In the midst of this framework of self-compassion and self-understanding, chaotic times can be challenging, but not debilitating. They can stretch us and even unnerve us. But with a gratitude mindset, we can be thankful for the good things in our life and appreciate the small blessings and miracles that are happening all around us. We can be grateful for the people who are supporting us and being present with us as we move through the chaotic times or experience.
From this foundation of self-compassion and understanding plus gratitude, we can grasp what the late Irish poet and priest, John O’Donohue wrote: “May we all receive blessing upon blessing. And may we realize our power to bless, heal, and renew one another.” And one of the first blessings is to create space in our lives where the goal is to not get something done as much as to fully experience the moment within which we are living. Along the way, we can be kind to ourselves as we bless, heal, and renew ourself and others.
The Inner Work
“Recent research has made it ever more clear that emotions, moods, and behaviors are contagious,” writes Christoper Willard, PsyD in his book, How We Grow Through What We Go Through: Self-Compassion Practices For Post-Traumatic Growth (Sounds True, 2022). “Some scientists call this ‘interpersonal neurobiology’; others have studied the ways ‘mirror neurons’ create an emotional give-and-take through thousands of micro expressions revealed in our faces each second. Still others explain this as the collective nervous system that regulates and dysregulates in sync with others, impacting our thoughts, feelings, and behaviors. With practice, we can jumpstart the social-engagement system for our connecting and healing, cultivating a ‘neuroception of safety’.”
When loving kindness, compassion and gratitude converge into one space and time, I believe we experience interpersonal neurobiology and thus the creation of a chaos of delight. My choices in combination with other peoples’ choices generates a positive and contagious, collective nervous system. It is at this point of convergence that the delight surfaces, expands, connects, and heals. Our social engagement also transforms the moment and changes us at the personal level, too.

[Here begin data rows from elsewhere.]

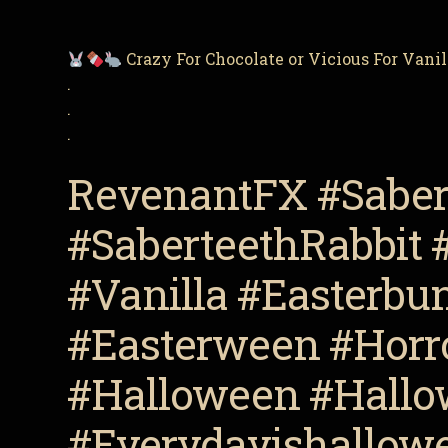
Crazy For Chocolate or Vicious For Vani
.
.
.
RevenantFX #Saber
#SaberteethRabbit 
#Vanilla #Easterbu
#Easterween #Horro
#Halloween #Hallo
#Everydayishallowe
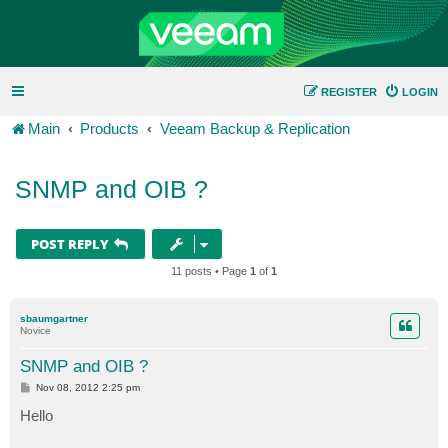
REGISTER
LOGIN
Main
Products
Veeam Backup & Replication
SNMP and OIB ?
POST REPLY
11 posts • Page
1
of
1
sbaumgartner
Novice
SNMP and OIB ?
P
Nov 08, 2012 2:25 pm
o
s
Hello
t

Understanding this perspective means that all of my choices and behavior reflect who I am and what I believe. Parker Palmer in his book, On the Brink of Everything: Grace, Gravity & Getting Old (Berrett-Koehler, 2018), reminds us that “… we haven’t done the inner work required to develop a sense of self that’s grounded in who we are rather than what we do.” He recognizes that by doing our inner work and taping into who we are we create the capacity for a transformational experience to take place.

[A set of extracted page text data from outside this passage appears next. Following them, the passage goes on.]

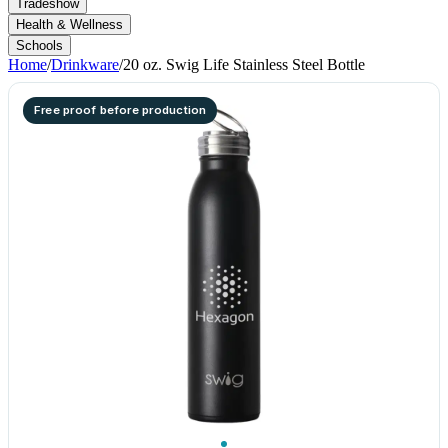
Tradeshow
Health & Wellness
Schools
Home
/
Drinkware
/
20 oz. Swig Life Stainless Steel Bottle
Free proof before production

Father Richard Rohr notes that “Transformed people transform people.” I would add to this insight that a collective experience, a true chaos of delight, transforms people in the moment and throughout the rest of their lives. In essence, the inner work of finding and living the three, whole life virtues, namely loving kindness, compassion, and gratitude, are the pathway to an outer transformation. They are the beginning, middle, and end to living a deep and meaningful life.